* [Challenges]
A) In the designer spotlight on Heidi Gustad, who first taught her to knit?
B) Carry on the designer spotlight on Heidi Gustad from its last sentence.

## start Excerpt

Designer Spotlight: Heidi Gustad of Hands Occupied + Winner

Heidi Gustad of Hands Occupied
wearing the Faux Woven Cowl
This month, we are proud to have sponsored YarnCon, Chicago's Indie Fiber Festival. To celebrate, we're featuring another Chicago-based knitwear designer, Heidi Gustad of Hands Occupied. 

Heidi is a part-time librarian with a passion for all things crafty. On the Hands Occupied blog, you'll find knitting and crochet patterns and tutorials, project ideas for other yarn crafts, and plenty of inspiration, too! Crafters of all skill levels will find lots of useful information, from the Knewbies tutorials to tips and tricks geared towards more advanced knitters and crocheters. 

How long have you been knitting, and how did you get started designing
I first learned to knit at age 8 from my grandma who saw in me an anxious kid who could benefit from a relaxing hobby. Plus, I was a total freak for crafts as a kid - it made perfect sense. While I didn't fully latch on to knitting regularly until I was in high school, I have technically been knitting for almost 20 years, despite being 27.

## end Excerpt
## start Provided material

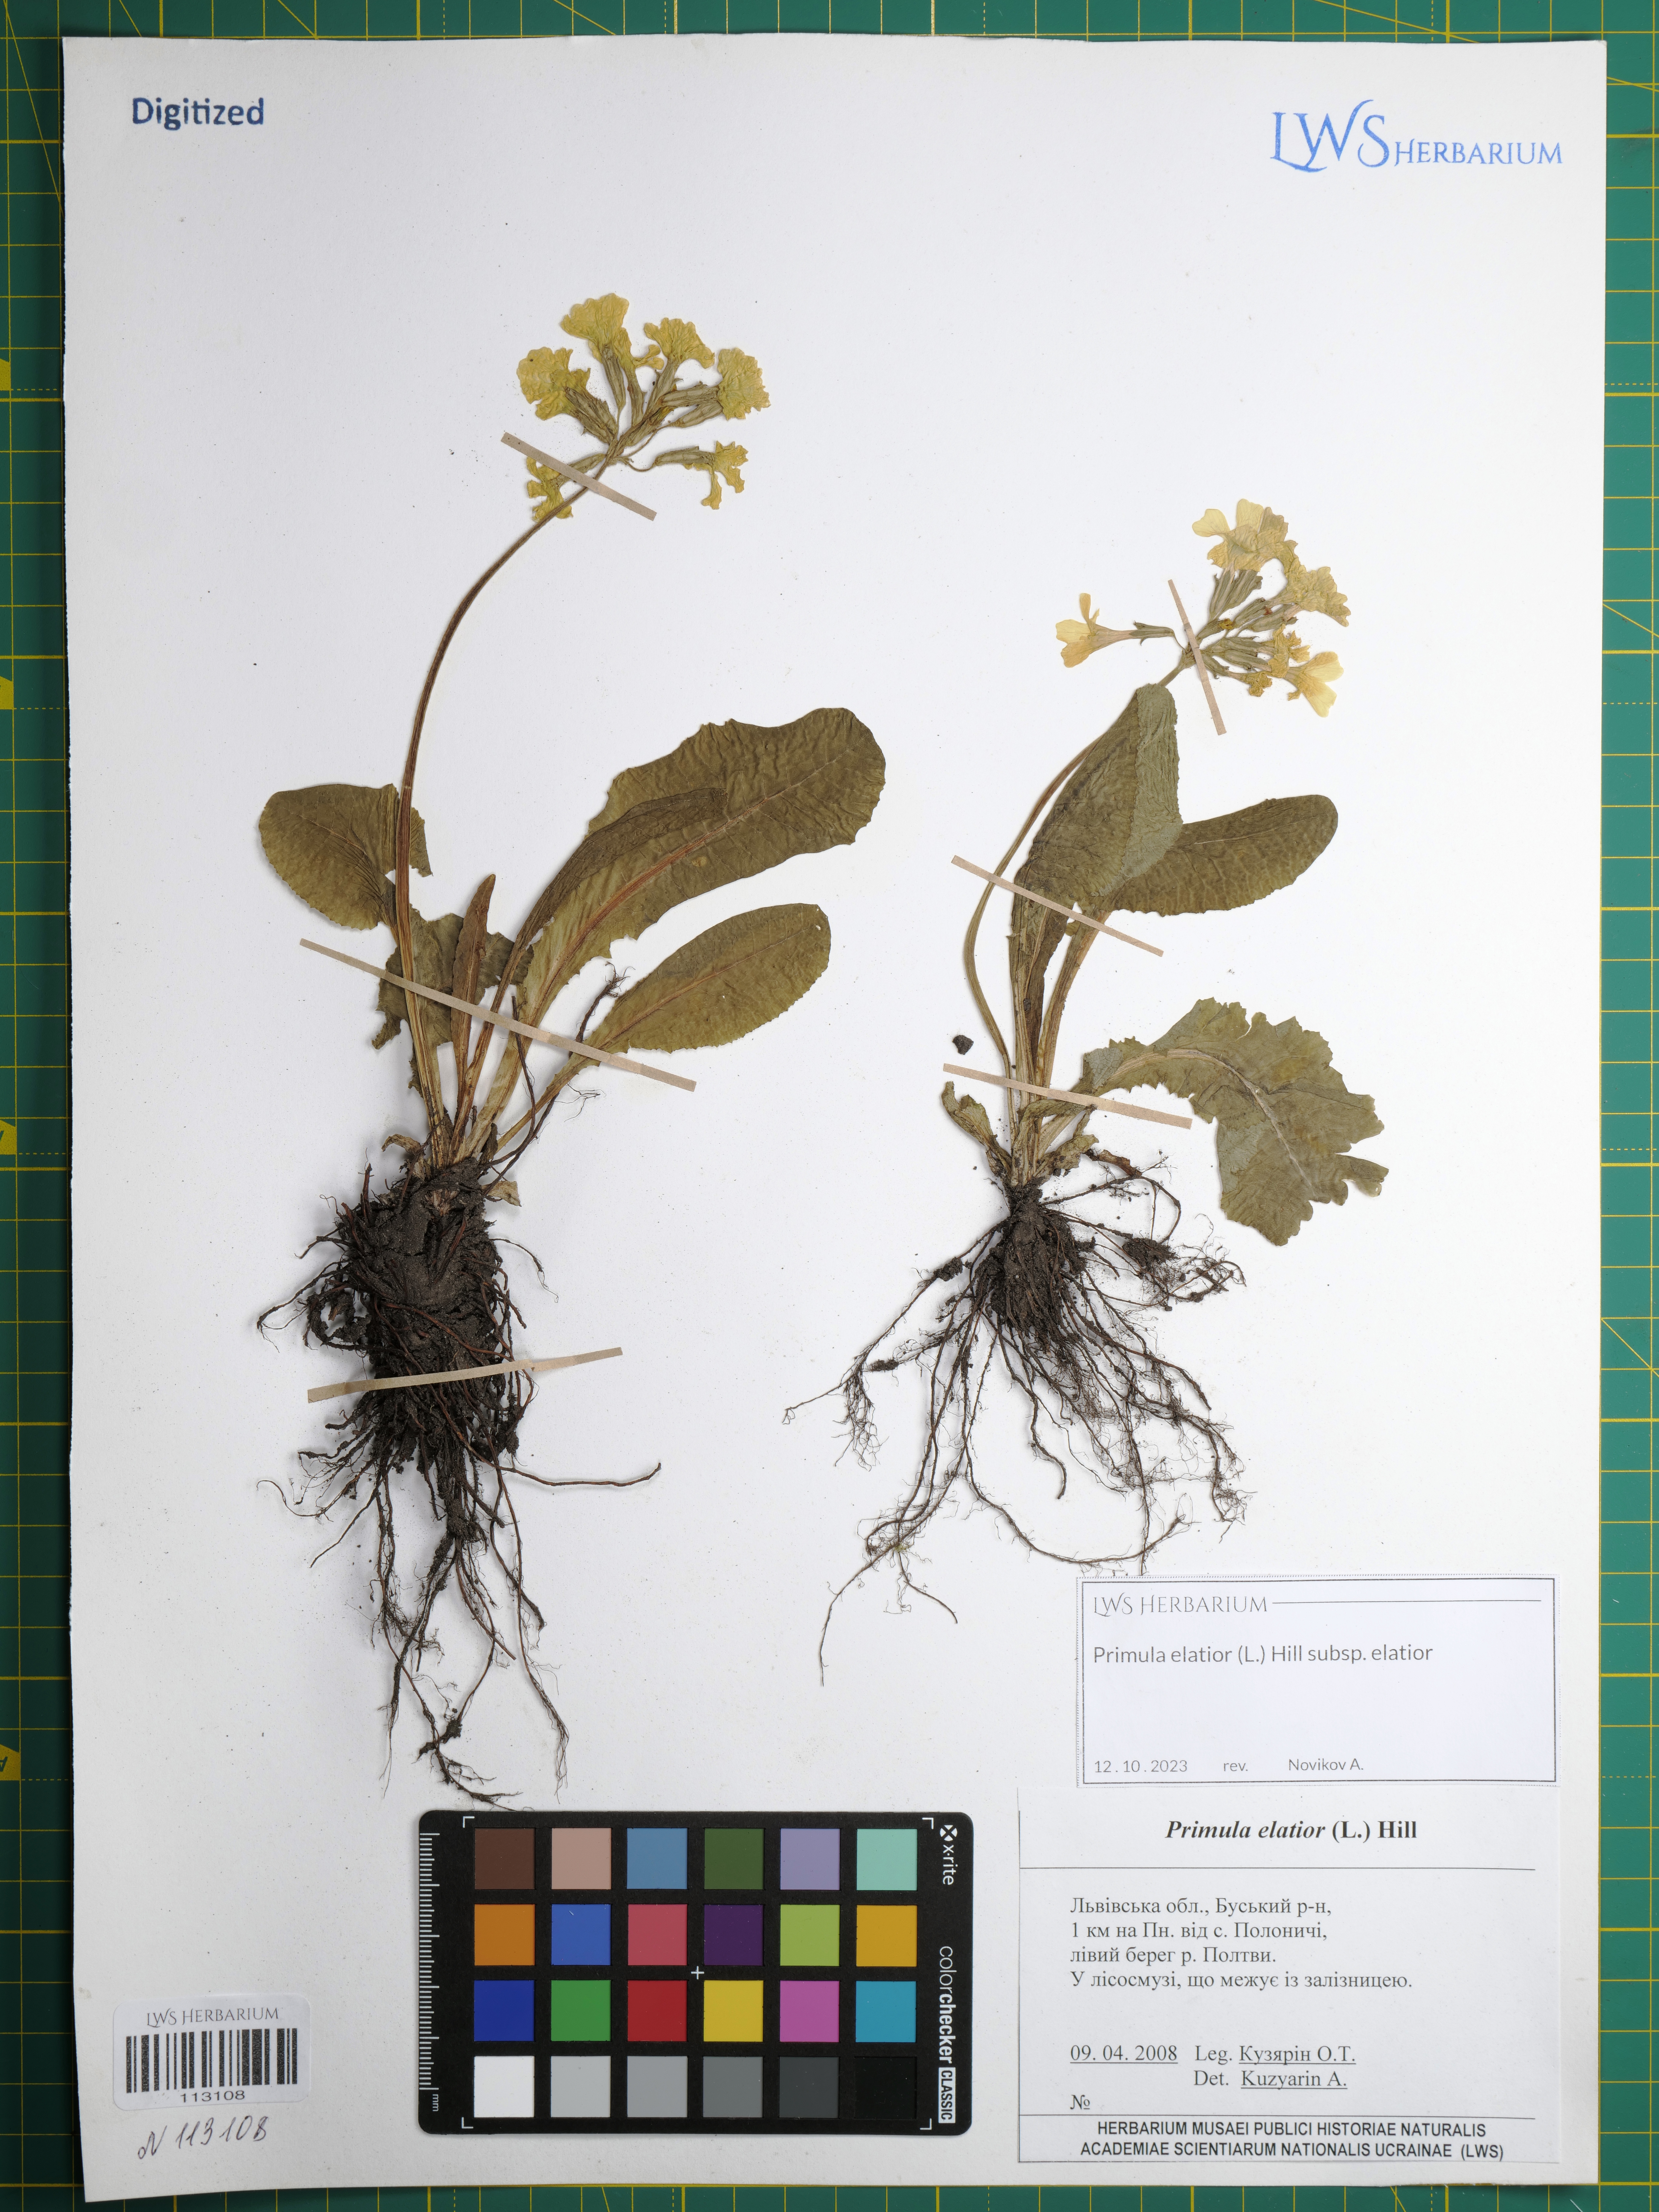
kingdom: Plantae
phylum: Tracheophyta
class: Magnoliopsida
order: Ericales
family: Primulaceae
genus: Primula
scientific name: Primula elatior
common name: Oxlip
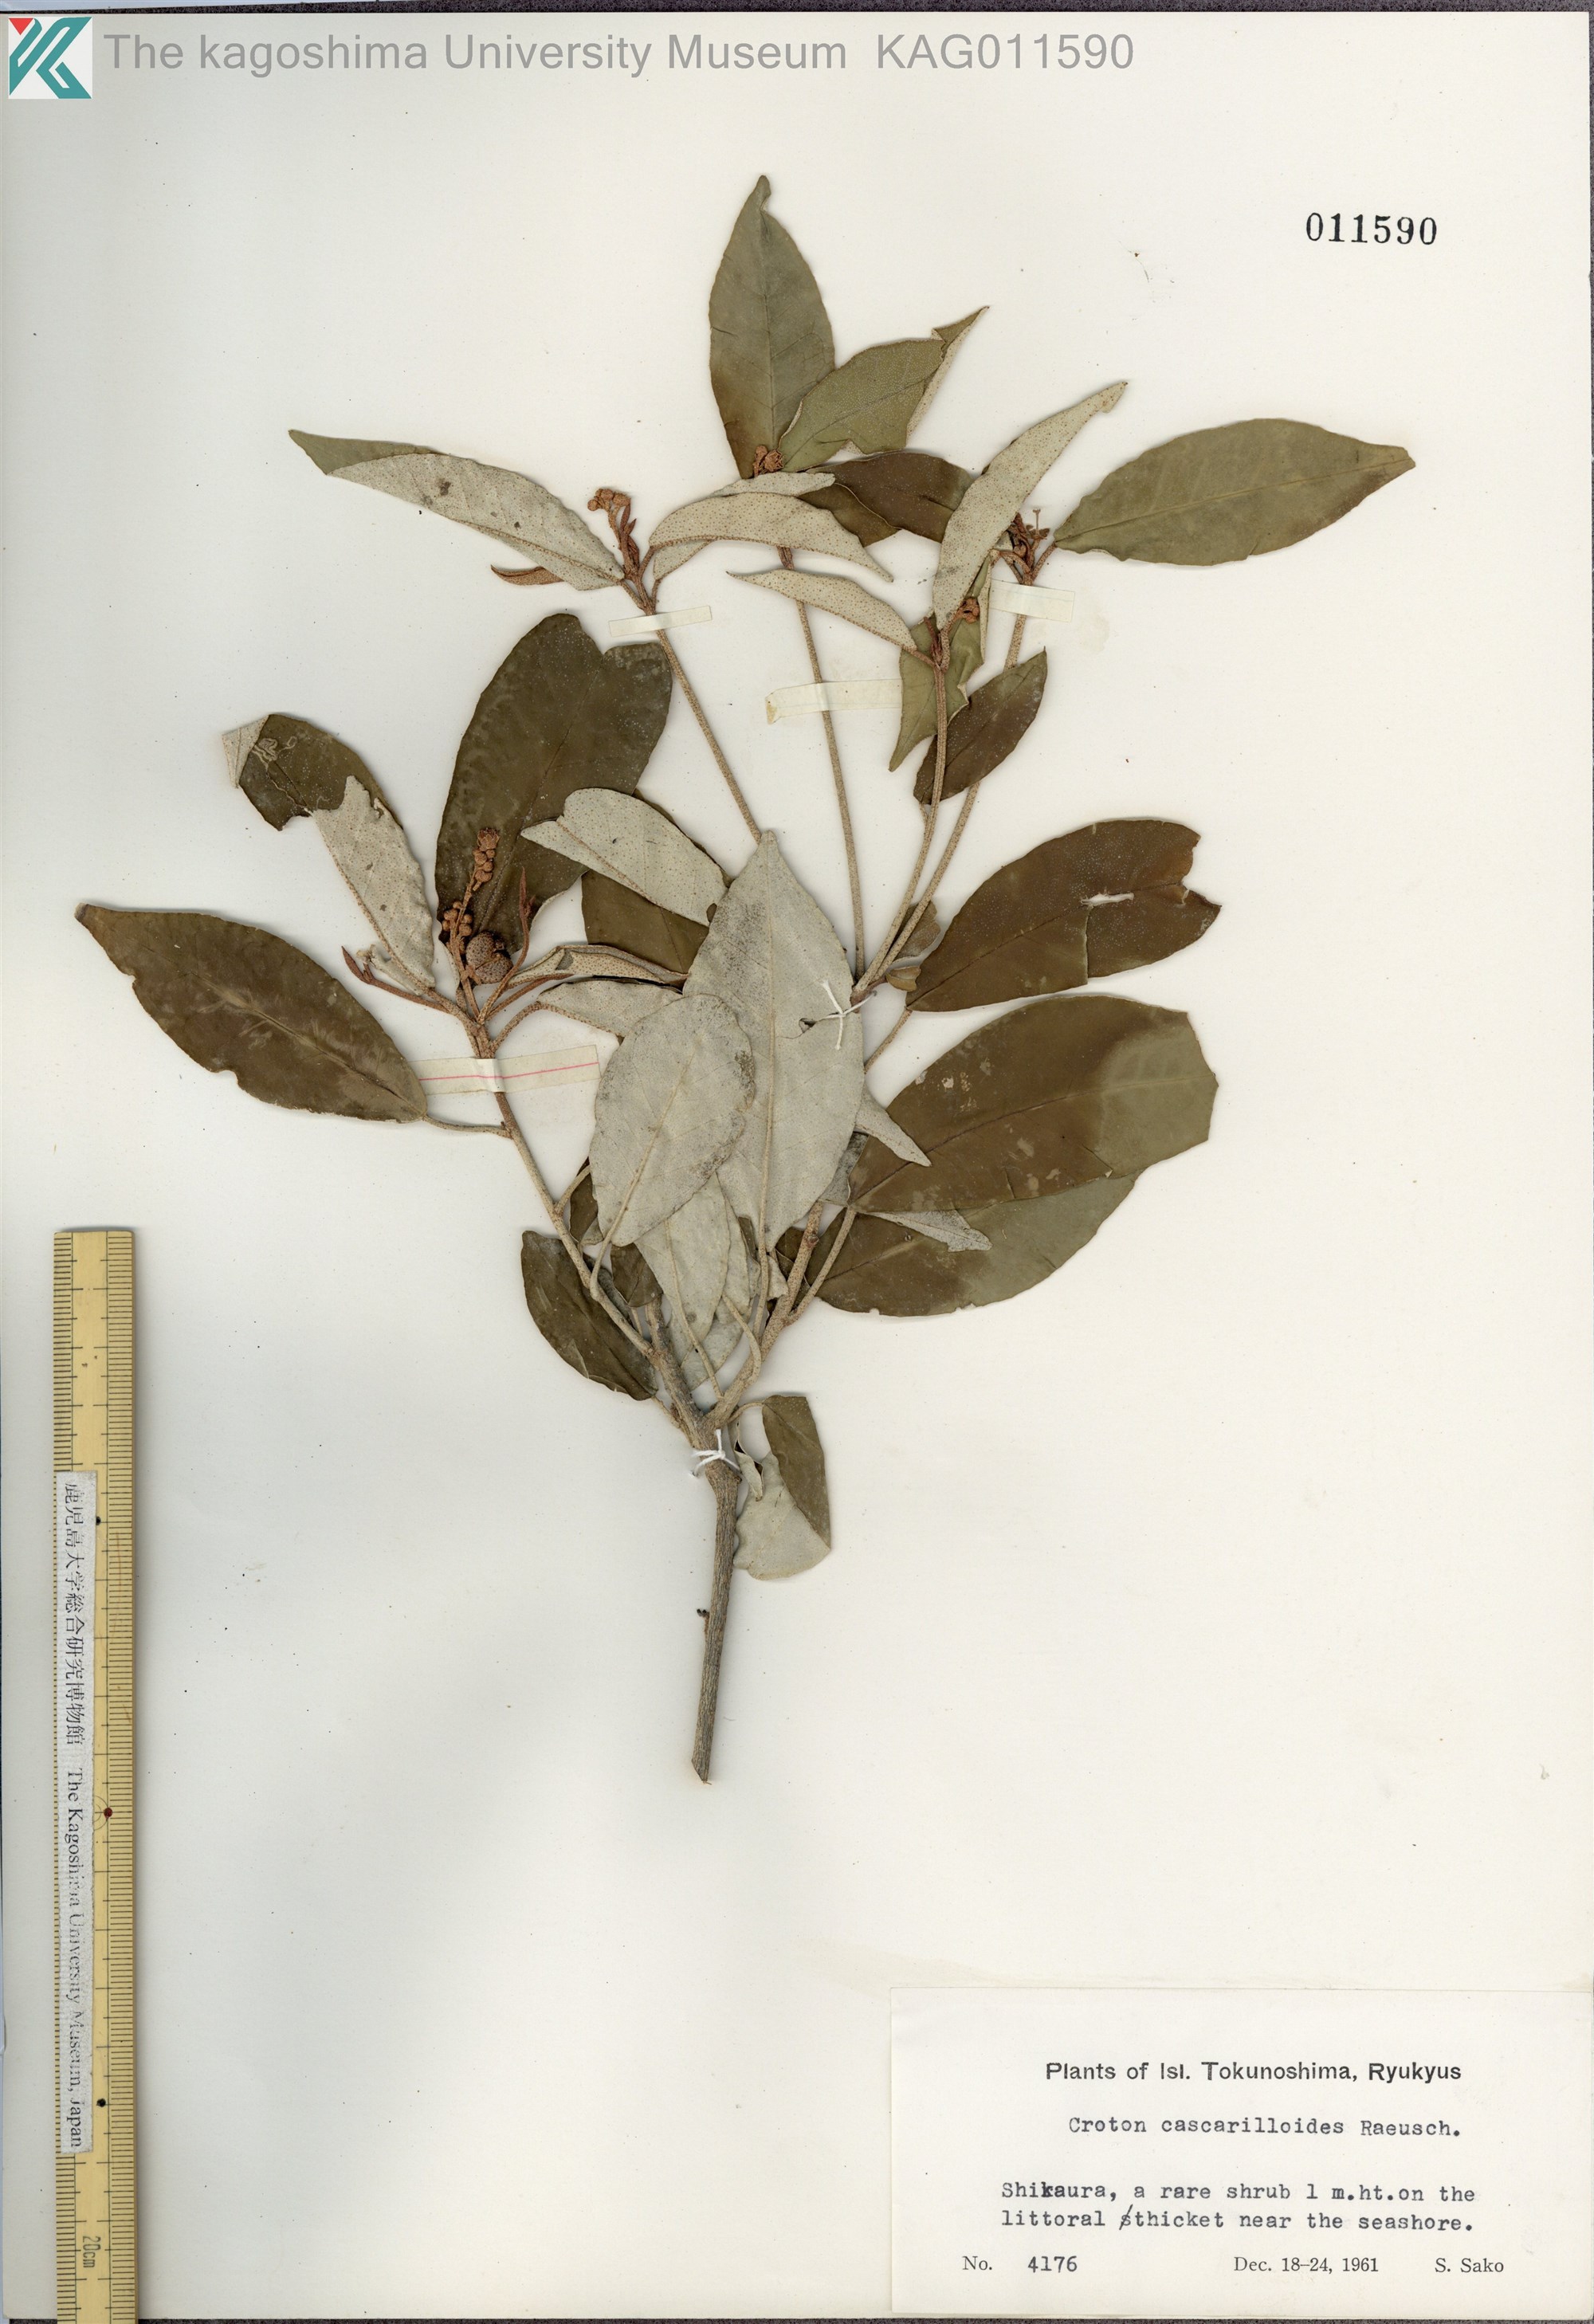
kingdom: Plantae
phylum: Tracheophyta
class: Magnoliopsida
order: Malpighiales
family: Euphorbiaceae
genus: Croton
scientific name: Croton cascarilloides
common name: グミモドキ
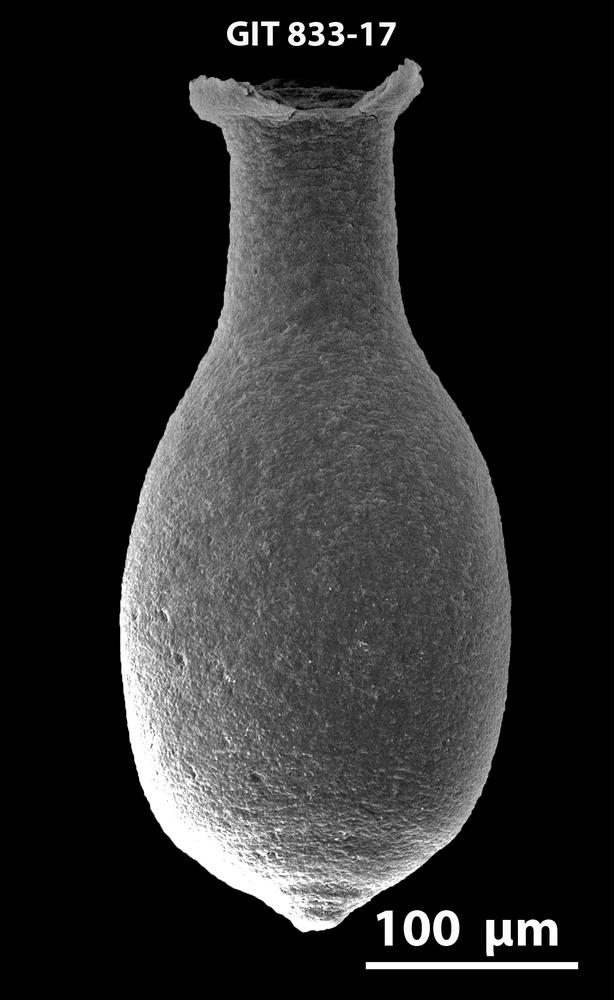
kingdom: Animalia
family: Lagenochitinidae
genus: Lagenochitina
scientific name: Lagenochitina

## end Provided material

* [Outputs in order]
A) Her grandma, when Heidi was 8.

B)
I started designing my own patterns for myself in college, but it didn't occur to me to start sharing my patterns, let alone start publishing my patterns, until a couple years ago. I ultimately became a designer because of my blog, Hands Occupied. I started the blog when I was 23 as a way to more actively participate in the online crafting and DIY world. What I wanted to do from the beginning was really start a knitting blog, but I was too chicken. I blogged about general craft tutorials and inspiration for the first couple years of my blog. During those years I learned how to code so I could make my own changes to my site as needed, I learned how to take decent pictures, and I learned how to market my content online. What was missing from the equation those first couple years was the level of passion I feel for knitting and crochet design.
The Long John Cowl, a free pattern from Hands Occupied

About 18 months ago, I started blogging knitting patterns since, dammit, that's what I wanted to do. I think I just had to get to a certain age to get the confidence (and skills) I needed to finally take the plunge into design. The blog gave me a chance to put patterns out there for free, which gave my readers the chance to share what they liked or didn't like about a given design and let me know if I made an error in my pattern, which was a really effective way to learn quickly what pitfalls to avoid in designing! It was interesting how much my experience marketing general craft DIYs like Mod Podging fabric on a shelf helped in marketing my patterns. The photography experience and social media network have proven especially useful.

Where do you get inspiration?
I like to make patterns that are practical. Of my free blog patterns, the most popular have both been cowls that I designed during the deepest, coldest days of Chicago's last two winters. One, the Faux Woven Cowl, was designed to be virtually windproof for my husband's daily walks to and from the train he takes to work. And the Long John Cowl was inspired by my need for extra warmth on my own way to work, but it also rolls down to be worn as a neck warmer when my workplace is freezing.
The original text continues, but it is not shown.